# EXCERPTED TEXT:
I recently finished reading a statistics “textbook” for fun (“textbook” is in quotes because it was one of those “make learning enjoyable” books, thus diminishing the nerd factor of the achievement). I had always wanted to take a stat course before. Expectation, variance, binomial and Poisson distributions ... I thought it was all pretty cool stuff.
One thing you learn when studying statistics: How to quantify the probability that an observed outcome for a trial/study/experiment is significant. In other words, is it likely that some causal agent A led to some outcome B, or were the study’s results probably due to chance?
One thing that helps in making this determination: sample size. The larger, the better.
Which brings us to my personal knee experiment. What does it mean to be a sample size of one?
Well, from a professional statistician’s viewpoint: not much. A sample size of one is a joke. Where are your control subjects? How could you possibly calculate, say, margin of error?
So what does it mean to say that, in a tightly controlled experiment, I improved the state of my knees by doing x and y, when I was the only subject in the experiment?

# RECORDS SHOWN:
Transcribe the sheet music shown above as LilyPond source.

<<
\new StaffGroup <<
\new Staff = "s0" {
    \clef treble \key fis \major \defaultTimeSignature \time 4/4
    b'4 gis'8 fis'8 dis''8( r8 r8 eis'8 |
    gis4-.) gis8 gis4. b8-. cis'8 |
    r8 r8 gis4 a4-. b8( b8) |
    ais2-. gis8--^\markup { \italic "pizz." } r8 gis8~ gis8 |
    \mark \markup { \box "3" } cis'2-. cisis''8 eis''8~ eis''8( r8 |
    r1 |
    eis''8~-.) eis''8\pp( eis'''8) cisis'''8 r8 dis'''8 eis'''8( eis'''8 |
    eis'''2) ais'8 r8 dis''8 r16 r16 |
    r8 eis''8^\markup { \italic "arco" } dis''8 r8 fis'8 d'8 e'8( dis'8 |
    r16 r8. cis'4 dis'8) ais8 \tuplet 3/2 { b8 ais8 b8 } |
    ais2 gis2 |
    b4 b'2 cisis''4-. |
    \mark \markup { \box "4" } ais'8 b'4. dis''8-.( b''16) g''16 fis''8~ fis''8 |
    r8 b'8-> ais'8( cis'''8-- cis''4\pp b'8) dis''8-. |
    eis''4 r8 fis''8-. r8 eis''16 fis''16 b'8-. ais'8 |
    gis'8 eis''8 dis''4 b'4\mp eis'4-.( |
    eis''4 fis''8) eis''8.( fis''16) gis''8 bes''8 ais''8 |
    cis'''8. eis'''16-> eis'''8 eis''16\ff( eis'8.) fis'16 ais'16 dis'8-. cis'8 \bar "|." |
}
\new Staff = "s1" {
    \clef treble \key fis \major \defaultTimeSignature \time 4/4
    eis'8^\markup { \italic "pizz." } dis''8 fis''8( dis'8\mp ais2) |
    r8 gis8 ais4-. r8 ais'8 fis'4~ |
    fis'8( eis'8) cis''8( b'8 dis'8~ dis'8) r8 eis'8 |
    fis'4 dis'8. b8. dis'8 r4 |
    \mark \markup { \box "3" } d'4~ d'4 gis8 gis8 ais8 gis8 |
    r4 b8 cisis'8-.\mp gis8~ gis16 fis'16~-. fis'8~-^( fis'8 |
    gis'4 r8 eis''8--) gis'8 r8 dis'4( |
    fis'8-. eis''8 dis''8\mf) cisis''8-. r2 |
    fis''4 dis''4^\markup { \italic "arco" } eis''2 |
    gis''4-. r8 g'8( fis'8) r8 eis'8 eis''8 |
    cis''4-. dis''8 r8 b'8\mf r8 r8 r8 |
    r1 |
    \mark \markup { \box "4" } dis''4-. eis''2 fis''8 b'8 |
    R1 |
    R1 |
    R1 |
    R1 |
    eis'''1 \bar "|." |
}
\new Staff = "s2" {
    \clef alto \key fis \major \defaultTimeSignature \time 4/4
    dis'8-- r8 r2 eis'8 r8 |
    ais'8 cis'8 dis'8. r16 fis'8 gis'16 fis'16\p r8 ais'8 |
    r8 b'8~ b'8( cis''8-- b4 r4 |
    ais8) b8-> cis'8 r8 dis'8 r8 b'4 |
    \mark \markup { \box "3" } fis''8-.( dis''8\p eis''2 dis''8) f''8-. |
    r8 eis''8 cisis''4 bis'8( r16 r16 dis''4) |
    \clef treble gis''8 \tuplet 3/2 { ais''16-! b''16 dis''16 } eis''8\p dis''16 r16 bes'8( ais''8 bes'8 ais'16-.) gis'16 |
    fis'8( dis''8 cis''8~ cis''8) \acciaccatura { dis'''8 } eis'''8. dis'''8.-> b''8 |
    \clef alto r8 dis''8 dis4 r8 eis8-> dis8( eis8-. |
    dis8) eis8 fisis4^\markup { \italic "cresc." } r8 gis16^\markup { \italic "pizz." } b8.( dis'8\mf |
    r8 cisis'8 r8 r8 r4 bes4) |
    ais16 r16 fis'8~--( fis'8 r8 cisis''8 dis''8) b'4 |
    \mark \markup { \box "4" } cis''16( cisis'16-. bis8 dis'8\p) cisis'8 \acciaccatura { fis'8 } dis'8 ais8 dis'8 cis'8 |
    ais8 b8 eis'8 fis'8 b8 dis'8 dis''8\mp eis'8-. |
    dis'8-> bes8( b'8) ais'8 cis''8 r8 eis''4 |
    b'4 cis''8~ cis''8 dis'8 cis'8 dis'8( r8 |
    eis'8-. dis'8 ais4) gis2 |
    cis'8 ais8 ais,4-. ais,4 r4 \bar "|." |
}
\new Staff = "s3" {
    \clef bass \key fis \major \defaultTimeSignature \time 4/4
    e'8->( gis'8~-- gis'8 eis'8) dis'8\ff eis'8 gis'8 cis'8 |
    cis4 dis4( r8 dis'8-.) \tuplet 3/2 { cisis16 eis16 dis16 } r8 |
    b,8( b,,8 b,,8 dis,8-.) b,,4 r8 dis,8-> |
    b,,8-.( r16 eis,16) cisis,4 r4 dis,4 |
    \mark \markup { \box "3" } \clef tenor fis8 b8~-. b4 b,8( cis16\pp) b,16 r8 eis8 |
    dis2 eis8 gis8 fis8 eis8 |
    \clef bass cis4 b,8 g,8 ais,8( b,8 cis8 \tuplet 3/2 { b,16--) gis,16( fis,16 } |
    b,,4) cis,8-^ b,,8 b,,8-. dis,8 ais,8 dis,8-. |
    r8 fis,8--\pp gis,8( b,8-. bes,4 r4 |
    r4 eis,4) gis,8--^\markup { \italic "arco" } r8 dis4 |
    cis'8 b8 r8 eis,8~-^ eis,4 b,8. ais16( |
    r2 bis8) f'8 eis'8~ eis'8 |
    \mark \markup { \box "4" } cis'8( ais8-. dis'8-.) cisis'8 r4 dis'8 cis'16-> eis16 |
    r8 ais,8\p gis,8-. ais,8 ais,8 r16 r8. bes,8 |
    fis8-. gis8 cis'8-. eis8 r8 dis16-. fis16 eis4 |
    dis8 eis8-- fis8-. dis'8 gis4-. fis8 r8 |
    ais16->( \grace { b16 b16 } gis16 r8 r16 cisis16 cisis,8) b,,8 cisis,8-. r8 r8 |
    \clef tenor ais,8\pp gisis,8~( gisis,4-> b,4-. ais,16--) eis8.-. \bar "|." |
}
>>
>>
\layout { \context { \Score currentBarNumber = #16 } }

# WORK REQUIRED:
In the text on the personal knee experiment, what helps in deciding whether a study's results are significant? The records aren't needed for this.

# SOLUTION TO THE EXERCISE:
Sample size, and the larger, the better.